Verbatim output required. Print the data in full.

[Transcribed page contents]
>>>
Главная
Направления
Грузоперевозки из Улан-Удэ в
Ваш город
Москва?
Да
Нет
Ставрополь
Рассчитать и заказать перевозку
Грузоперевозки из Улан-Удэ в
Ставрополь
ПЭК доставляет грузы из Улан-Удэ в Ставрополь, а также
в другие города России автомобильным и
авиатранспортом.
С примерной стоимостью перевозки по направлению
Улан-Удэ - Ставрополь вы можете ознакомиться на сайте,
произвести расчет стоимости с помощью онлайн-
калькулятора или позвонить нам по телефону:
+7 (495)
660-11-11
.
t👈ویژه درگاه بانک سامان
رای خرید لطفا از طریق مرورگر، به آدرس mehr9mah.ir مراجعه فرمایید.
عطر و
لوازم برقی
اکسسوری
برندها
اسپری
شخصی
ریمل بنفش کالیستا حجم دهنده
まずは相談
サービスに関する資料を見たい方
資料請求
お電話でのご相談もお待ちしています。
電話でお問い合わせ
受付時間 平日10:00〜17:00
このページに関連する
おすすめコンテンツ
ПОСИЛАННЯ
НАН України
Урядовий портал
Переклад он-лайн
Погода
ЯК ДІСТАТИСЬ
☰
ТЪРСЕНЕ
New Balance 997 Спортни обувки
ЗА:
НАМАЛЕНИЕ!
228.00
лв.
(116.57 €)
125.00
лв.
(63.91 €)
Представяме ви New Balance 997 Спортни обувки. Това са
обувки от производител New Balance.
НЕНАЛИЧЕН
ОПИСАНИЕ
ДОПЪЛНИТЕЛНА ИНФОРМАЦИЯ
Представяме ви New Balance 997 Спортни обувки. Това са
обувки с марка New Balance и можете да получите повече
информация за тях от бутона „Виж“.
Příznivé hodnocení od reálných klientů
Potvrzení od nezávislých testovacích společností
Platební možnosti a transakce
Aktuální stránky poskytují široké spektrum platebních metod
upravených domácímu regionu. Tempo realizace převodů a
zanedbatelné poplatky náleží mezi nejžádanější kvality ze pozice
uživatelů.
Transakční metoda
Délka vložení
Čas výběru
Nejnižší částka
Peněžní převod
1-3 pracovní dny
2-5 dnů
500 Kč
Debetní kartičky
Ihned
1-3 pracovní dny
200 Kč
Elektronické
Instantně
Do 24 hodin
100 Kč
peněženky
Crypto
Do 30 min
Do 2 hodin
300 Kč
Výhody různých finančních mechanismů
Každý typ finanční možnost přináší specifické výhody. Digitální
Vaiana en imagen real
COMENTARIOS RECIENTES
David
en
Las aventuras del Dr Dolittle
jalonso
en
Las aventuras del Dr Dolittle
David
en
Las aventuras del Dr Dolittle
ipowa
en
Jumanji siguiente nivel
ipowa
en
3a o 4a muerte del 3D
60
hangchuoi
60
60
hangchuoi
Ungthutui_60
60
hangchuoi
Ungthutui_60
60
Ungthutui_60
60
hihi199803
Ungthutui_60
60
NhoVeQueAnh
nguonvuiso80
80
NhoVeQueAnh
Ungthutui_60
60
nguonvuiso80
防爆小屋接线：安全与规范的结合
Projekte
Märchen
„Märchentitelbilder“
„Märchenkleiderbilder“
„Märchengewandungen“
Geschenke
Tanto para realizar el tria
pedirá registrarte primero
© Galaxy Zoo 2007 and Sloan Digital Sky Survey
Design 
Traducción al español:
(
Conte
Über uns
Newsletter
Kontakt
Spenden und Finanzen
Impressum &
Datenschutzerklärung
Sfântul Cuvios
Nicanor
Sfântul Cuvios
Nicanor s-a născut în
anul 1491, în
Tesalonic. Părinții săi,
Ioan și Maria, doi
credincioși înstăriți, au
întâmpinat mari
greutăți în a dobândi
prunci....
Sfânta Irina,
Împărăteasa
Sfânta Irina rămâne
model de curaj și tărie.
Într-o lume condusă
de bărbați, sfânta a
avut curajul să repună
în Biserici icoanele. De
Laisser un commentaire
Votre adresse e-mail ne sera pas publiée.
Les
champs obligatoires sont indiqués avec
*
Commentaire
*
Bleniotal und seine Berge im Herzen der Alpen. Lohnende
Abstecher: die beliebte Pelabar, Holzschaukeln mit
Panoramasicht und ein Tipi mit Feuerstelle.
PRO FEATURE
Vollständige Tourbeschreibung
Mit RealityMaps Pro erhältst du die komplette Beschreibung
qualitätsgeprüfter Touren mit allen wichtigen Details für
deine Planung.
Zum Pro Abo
<<<
#### [Response to this exercise]
Главная
Направления
Грузоперевозки из Улан-Удэ в
Ваш город
Москва?
Да
Нет
Ставрополь
Рассчитать и заказать перевозку
Грузоперевозки из Улан-Удэ в
Ставрополь
ПЭК доставляет грузы из Улан-Удэ в Ставрополь, а также
в другие города России автомобильным и
авиатранспортом.
С примерной стоимостью перевозки по направлению
Улан-Удэ - Ставрополь вы можете ознакомиться на сайте,
произвести расчет стоимости с помощью онлайн-
калькулятора или позвонить нам по телефону:
+7 (495)
660-11-11
.
t👈ویژه درگاه بانک سامان
رای خرید لطفا از طریق مرورگر، به آدرس mehr9mah.ir مراجعه فرمایید.
عطر و
لوازم برقی
اکسسوری
برندها
اسپری
شخصی
ریمل بنفش کالیستا حجم دهنده
まずは相談
サービスに関する資料を見たい方
資料請求
お電話でのご相談もお待ちしています。
電話でお問い合わせ
受付時間 平日10:00〜17:00
このページに関連する
おすすめコンテンツ
ПОСИЛАННЯ
НАН України
Урядовий портал
Переклад он-лайн
Погода
ЯК ДІСТАТИСЬ
☰
ТЪРСЕНЕ
New Balance 997 Спортни обувки
ЗА:
НАМАЛЕНИЕ!
228.00
лв.
(116.57 €)
125.00
лв.
(63.91 €)
Представяме ви New Balance 997 Спортни обувки. Това са
обувки от производител New Balance.
НЕНАЛИЧЕН
ОПИСАНИЕ
ДОПЪЛНИТЕЛНА ИНФОРМАЦИЯ
Представяме ви New Balance 997 Спортни обувки. Това са
обувки с марка New Balance и можете да получите повече
информация за тях от бутона „Виж“.
Příznivé hodnocení od reálných klientů
Potvrzení od nezávislých testovacích společností
Platební možnosti a transakce
Aktuální stránky poskytují široké spektrum platebních metod
upravených domácímu regionu. Tempo realizace převodů a
zanedbatelné poplatky náleží mezi nejžádanější kvality ze pozice
uživatelů.
Transakční metoda
Délka vložení
Čas výběru
Nejnižší částka
Peněžní převod
1-3 pracovní dny
2-5 dnů
500 Kč
Debetní kartičky
Ihned
1-3 pracovní dny
200 Kč
Elektronické
Instantně
Do 24 hodin
100 Kč
peněženky
Crypto
Do 30 min
Do 2 hodin
300 Kč
Výhody různých finančních mechanismů
Každý typ finanční možnost přináší specifické výhody. Digitální
Vaiana en imagen real
COMENTARIOS RECIENTES
David
en
Las aventuras del Dr Dolittle
jalonso
en
Las aventuras del Dr Dolittle
David
en
Las aventuras del Dr Dolittle
ipowa
en
Jumanji siguiente nivel
ipowa
en
3a o 4a muerte del 3D
60
hangchuoi
60
60
hangchuoi
Ungthutui_60
60
hangchuoi
Ungthutui_60
60
Ungthutui_60
60
hihi199803
Ungthutui_60
60
NhoVeQueAnh
nguonvuiso80
80
NhoVeQueAnh
Ungthutui_60
60
nguonvuiso80
防爆小屋接线：安全与规范的结合
Projekte
Märchen
„Märchentitelbilder“
„Märchenkleiderbilder“
„Märchengewandungen“
Geschenke
Tanto para realizar el tria
pedirá registrarte primero
© Galaxy Zoo 2007 and Sloan Digital Sky Survey
Design 
Traducción al español:
(
Conte
Über uns
Newsletter
Kontakt
Spenden und Finanzen
Impressum &
Datenschutzerklärung
Sfântul Cuvios
Nicanor
Sfântul Cuvios
Nicanor s-a născut în
anul 1491, în
Tesalonic. Părinții săi,
Ioan și Maria, doi
credincioși înstăriți, au
întâmpinat mari
greutăți în a dobândi
prunci....
Sfânta Irina,
Împărăteasa
Sfânta Irina rămâne
model de curaj și tărie.
Într-o lume condusă
de bărbați, sfânta a
avut curajul să repună
în Biserici icoanele. De
Laisser un commentaire
Votre adresse e-mail ne sera pas publiée.
Les
champs obligatoires sont indiqués avec
*
Commentaire
*
Bleniotal und seine Berge im Herzen der Alpen. Lohnende
Abstecher: die beliebte Pelabar, Holzschaukeln mit
Panoramasicht und ein Tipi mit Feuerstelle.
PRO FEATURE
Vollständige Tourbeschreibung
Mit RealityMaps Pro erhältst du die komplette Beschreibung
qualitätsgeprüfter Touren mit allen wichtigen Details für
deine Planung.
Zum Pro Abo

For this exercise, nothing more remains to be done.